Comentario a Mc 7, 31-37 (Domingo XXIII T.O., 6 de septiembre del 2015)
En la lectura de hoy Marcos presenta a Jesús en territorio “pagano”, donde habitaban personas que no seguían las prácticas religiosas judías, que eran las suyas. Pero, más allá de las diferencias religiosas o culturales entre los habitantes de la Decápolis y los de Nazaret o Jerusalén, Jesús encuentra a un hombre concreto, con un problema “humano”, que afecta por igual a creyentes y no creyentes, ricos y pobres, cultos y analfabetos: es sordo y mundo.
Parece bastante evidente que este caso concreto de un sordo mundo en territorio pagando es, en la intención del evangelista Marcos, un signo evidente de la misión e Jesús.
Él usa el poder-amor de Dios (simbolizado en la imposición de manos) para liberar al ser humano de su sordera (su incapacidad para escuchar a Dios y a los demás, su egoísmo y orgullo auto-referencial, centrado en sí mismo) y de su mudez (su incapacidad para decir palabras comprensibles, su incomunicación, su incapacidad para decir la verdad que vive).
Cuando era joven sacerdote, conocí un niño de diez años al que todos consideraban sordo-mundo, hasta que una joven religiosa comenzó a prestarle mucha atención, a seguirlo de cerca, a mostrarle un amor concreto, sincero, gratuito y constante. Después de un tiempo, la hermana se dio cuenta de que el niño tenía un problema en el oído y lo llevó al médico; resuelto el problema, el niño comenzó a escuchar palabras y a repetirlas, dejando de ser sordomudo. Pensé entonces en la el gran poder del amor, capaz de poner en marcha procesos liberadores.

DATOS PROPORCIONADOS.
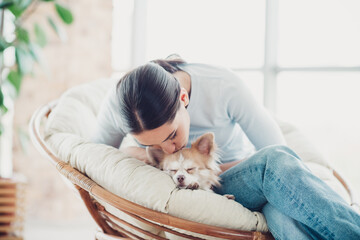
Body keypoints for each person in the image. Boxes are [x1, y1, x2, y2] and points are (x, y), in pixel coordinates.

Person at [91, 55, 360, 239]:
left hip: (238, 179)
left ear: (183, 98)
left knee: (281, 214)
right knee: (275, 179)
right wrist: (143, 153)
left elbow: (275, 148)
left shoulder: (221, 86)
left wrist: (211, 169)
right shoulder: (121, 107)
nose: (170, 148)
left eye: (172, 134)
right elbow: (94, 157)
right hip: (183, 187)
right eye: (153, 142)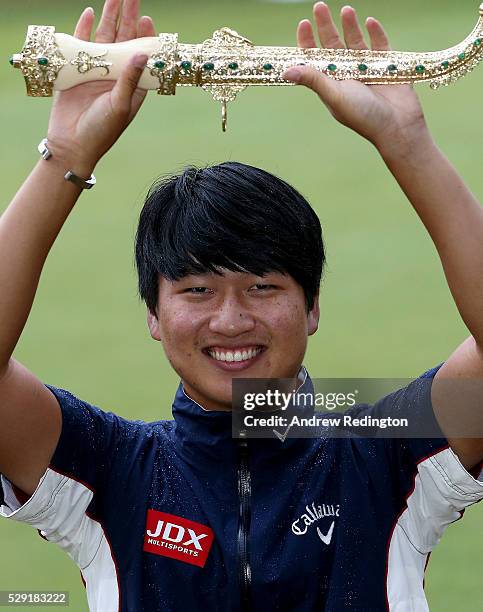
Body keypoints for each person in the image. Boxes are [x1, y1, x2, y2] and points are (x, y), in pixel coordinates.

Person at [0, 0, 482, 610]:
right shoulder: (108, 472)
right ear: (152, 313)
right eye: (197, 291)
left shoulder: (385, 457)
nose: (230, 320)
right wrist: (65, 159)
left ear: (312, 307)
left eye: (263, 288)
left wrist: (407, 143)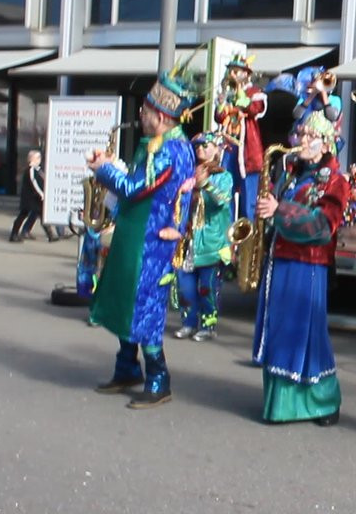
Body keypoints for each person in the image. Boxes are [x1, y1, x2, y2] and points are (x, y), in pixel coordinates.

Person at [88, 62, 197, 410]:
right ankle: (126, 369)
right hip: (137, 235)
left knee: (145, 309)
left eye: (147, 110)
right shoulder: (156, 142)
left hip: (151, 243)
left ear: (163, 117)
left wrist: (103, 171)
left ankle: (158, 379)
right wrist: (111, 163)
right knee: (125, 301)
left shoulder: (170, 151)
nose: (141, 113)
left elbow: (136, 188)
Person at [252, 111, 350, 425]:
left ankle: (324, 401)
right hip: (280, 259)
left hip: (308, 265)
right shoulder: (291, 173)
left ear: (326, 144)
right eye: (302, 134)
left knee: (308, 336)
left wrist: (280, 210)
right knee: (280, 332)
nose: (302, 141)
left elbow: (322, 227)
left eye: (312, 136)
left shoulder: (336, 181)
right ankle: (281, 405)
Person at [174, 132, 234, 342]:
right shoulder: (187, 172)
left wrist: (205, 183)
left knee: (206, 287)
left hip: (211, 242)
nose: (201, 149)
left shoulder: (223, 176)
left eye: (206, 146)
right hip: (188, 240)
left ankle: (208, 325)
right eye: (197, 146)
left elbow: (221, 201)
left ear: (217, 149)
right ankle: (188, 323)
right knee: (185, 287)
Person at [215, 53, 267, 220]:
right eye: (231, 71)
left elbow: (253, 109)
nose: (232, 75)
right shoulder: (229, 93)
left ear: (246, 74)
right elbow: (220, 117)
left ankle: (248, 243)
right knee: (225, 194)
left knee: (249, 200)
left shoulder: (254, 92)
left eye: (236, 71)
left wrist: (238, 92)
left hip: (248, 152)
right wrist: (223, 99)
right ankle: (227, 238)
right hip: (229, 148)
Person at [9, 150, 58, 242]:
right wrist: (41, 194)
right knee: (23, 215)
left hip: (35, 198)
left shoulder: (38, 170)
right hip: (30, 198)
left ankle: (50, 235)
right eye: (38, 157)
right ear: (32, 159)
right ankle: (14, 234)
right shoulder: (31, 169)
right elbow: (34, 183)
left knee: (41, 215)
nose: (40, 159)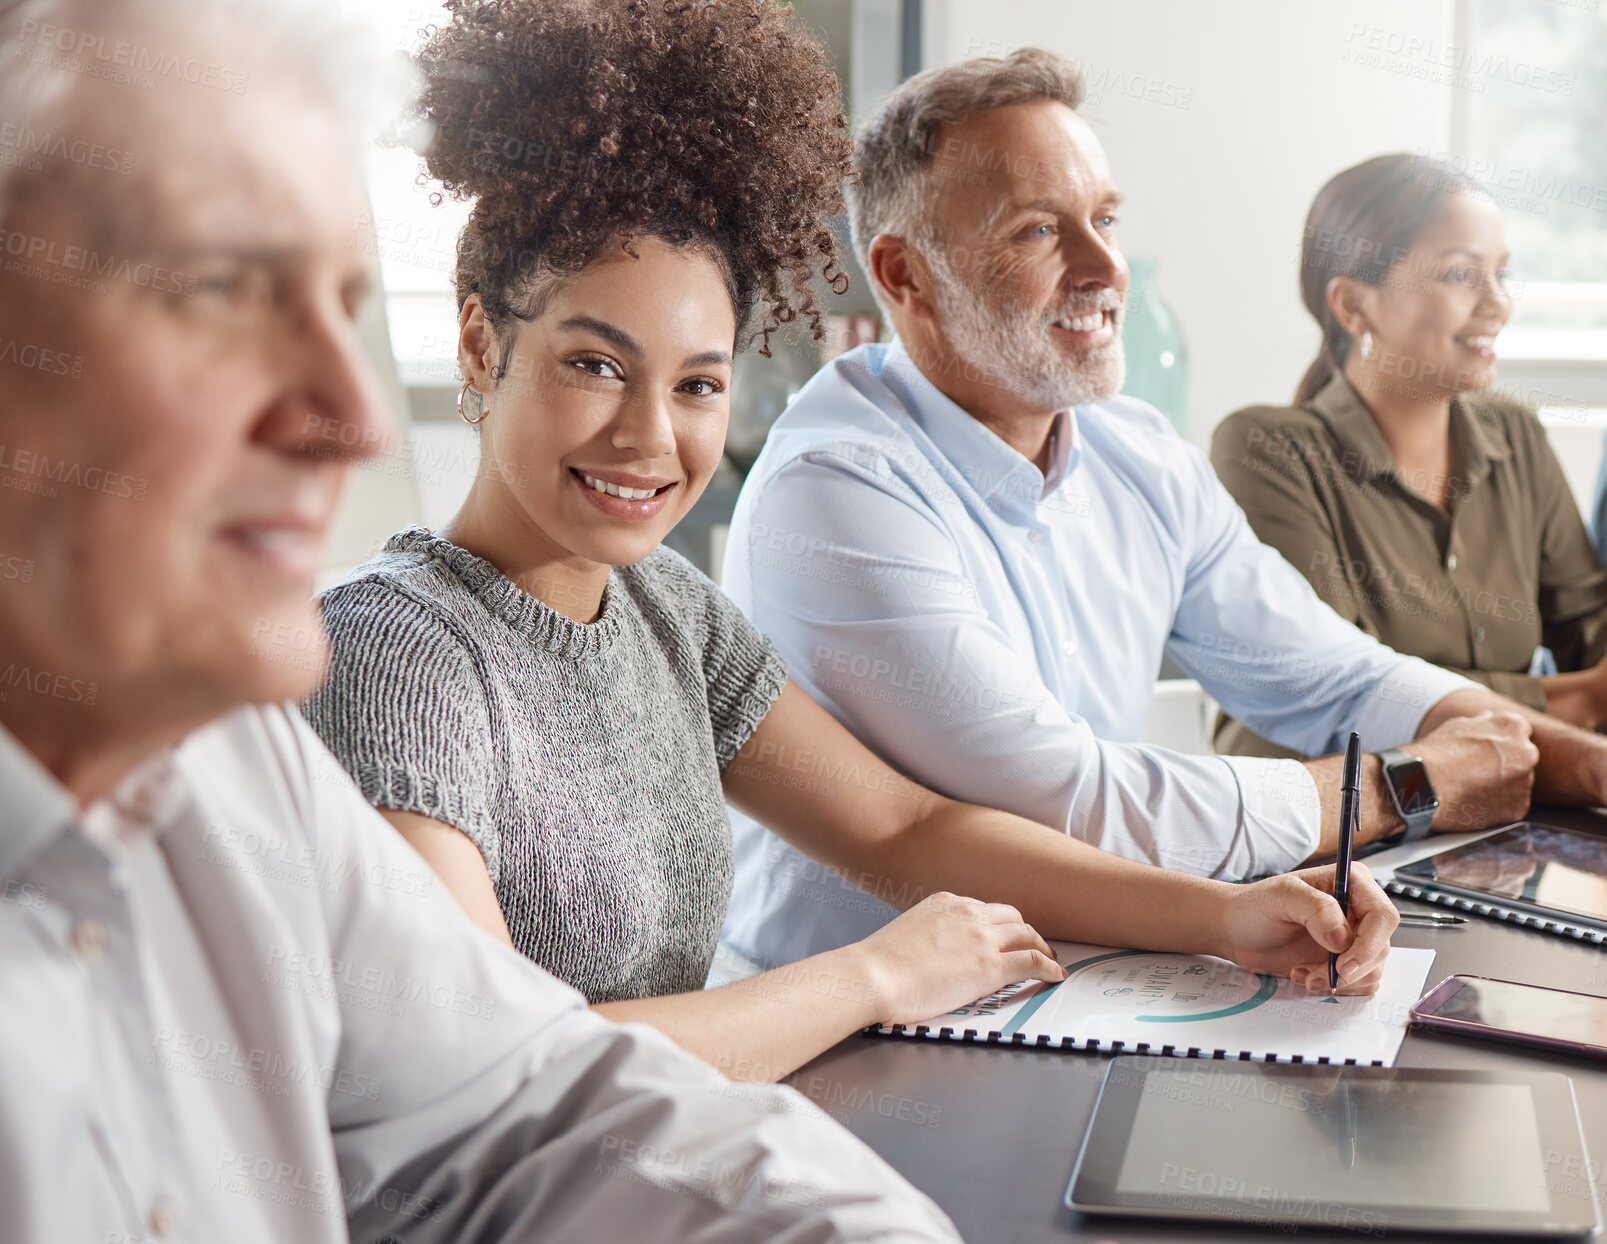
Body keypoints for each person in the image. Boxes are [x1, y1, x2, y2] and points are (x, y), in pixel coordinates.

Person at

CONSIGNA 1.
Responde según el comentario:
(a) ¿En qué tipo de territorio presenta Marcos a Jesús en la lectura de hoy?
(b) ¿Qué gesto simboliza el poder-amor de Dios?
(c) ¿Qué edad tenía el niño que conoció el autor cuando era joven sacerdote?
CONSIGNA 2.
Por favor, transcribe sin cambios el fragmento del comentario que empieza en las palabras "En la lectura" y termina tras "misión e Jesús.".

SOLUCIÓN 1.
(a) En territorio "pagano".
(b) La imposición de manos.
(c) Diez años.

SOLUCIÓN 2.
En la lectura de hoy Marcos presenta a Jesús en territorio “pagano”, donde habitaban personas que no seguían las prácticas religiosas judías, que eran las suyas. Pero, más allá de las diferencias religiosas o culturales entre los habitantes de la Decápolis y los de Nazaret o Jerusalén, Jesús encuentra a un hombre concreto, con un problema “humano”, que afecta por igual a creyentes y no creyentes, ricos y pobres, cultos y analfabetos: es sordo y mundo.
Parece bastante evidente que este caso concreto de un sordo mundo en territorio pagando es, en la intención del evangelista Marcos, un signo evidente de la misión e Jesús.